Pull every line of text from the data below and reproduce it word for word, leaving the pictures out of your answer.

## Exercise material
--
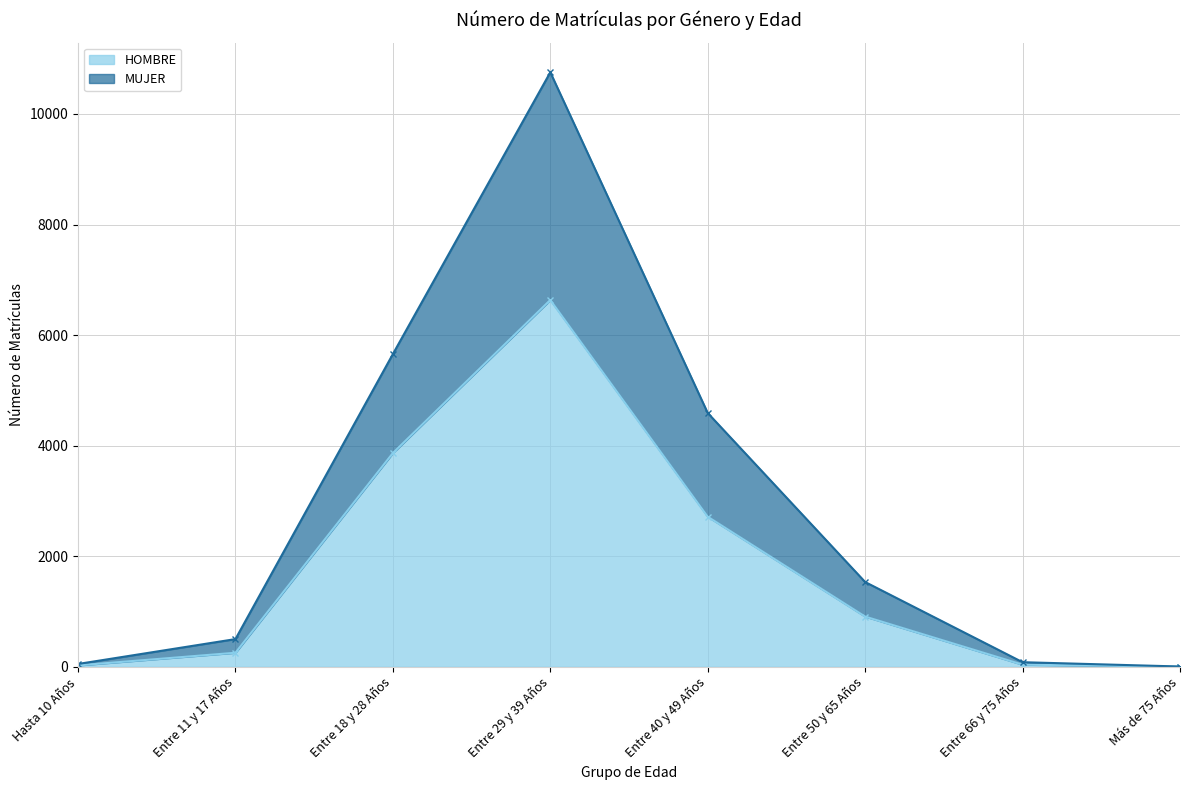

At which label does HOMBRE reach its peak?

Entre 29 y 39 Años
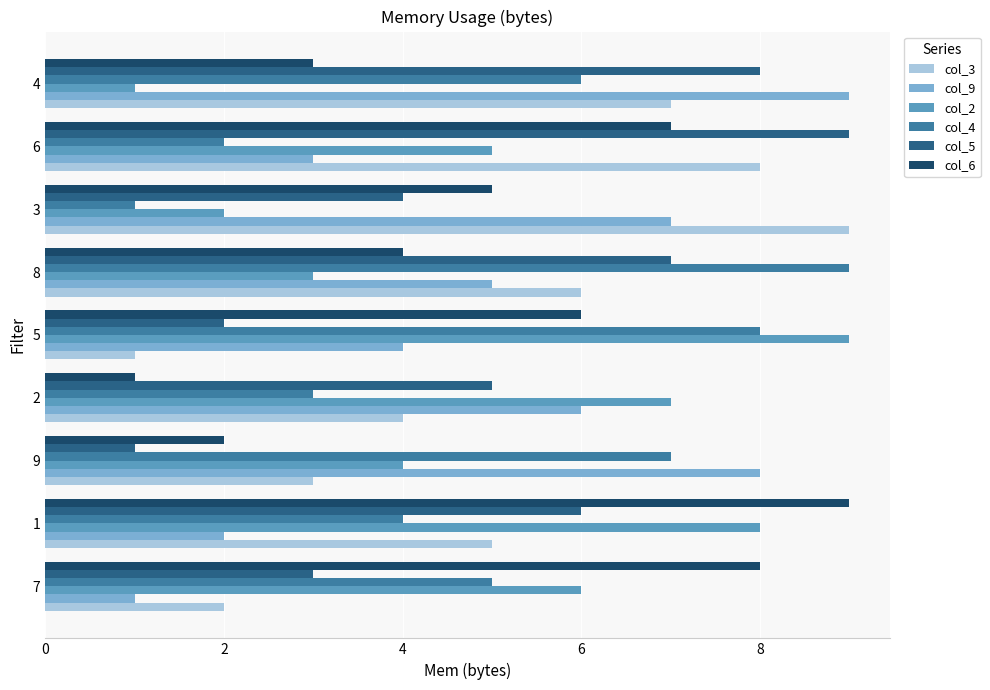

Is it true that col_6 equals 3 at 9?

False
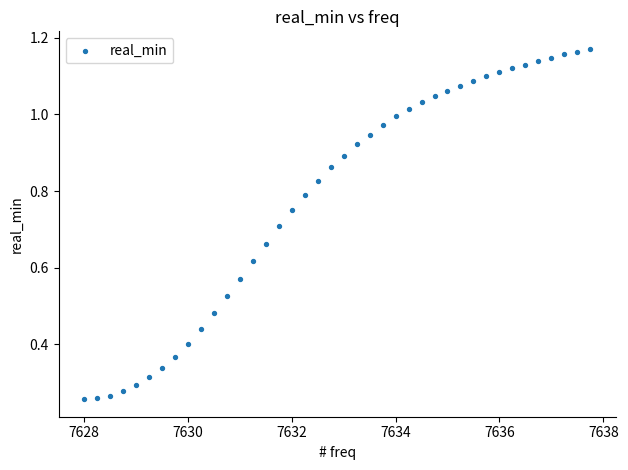

What is the range of X values (max minus min)?

9.8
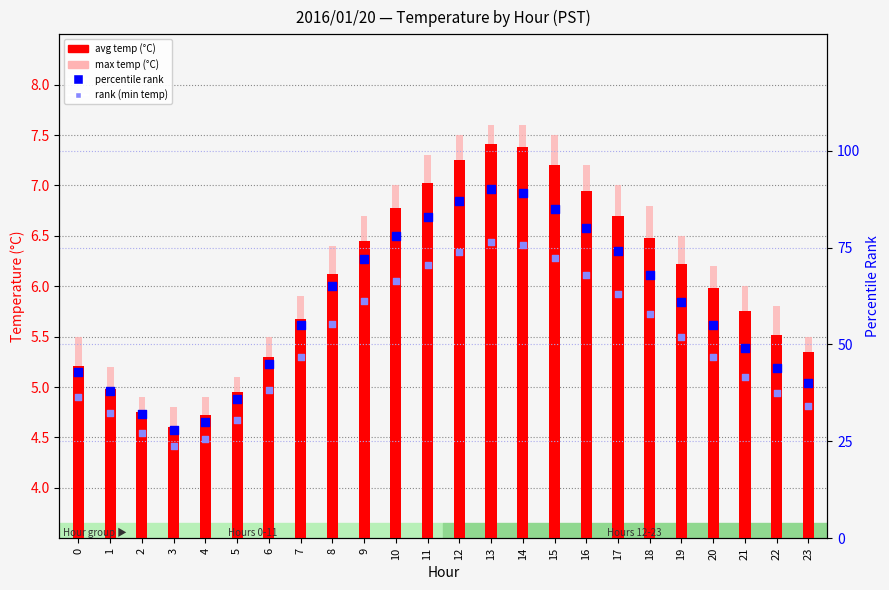

Which series reaches the minimum Y coordinate?

avg temp (°C)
--
## Result of this task
At which label does HOMBRE reach its peak?

Entre 29 y 39 Años

Is it true that col_6 equals 3 at 9?

False

What is the range of X values (max minus min)?

9.8

Which series reaches the minimum Y coordinate?

avg temp (°C)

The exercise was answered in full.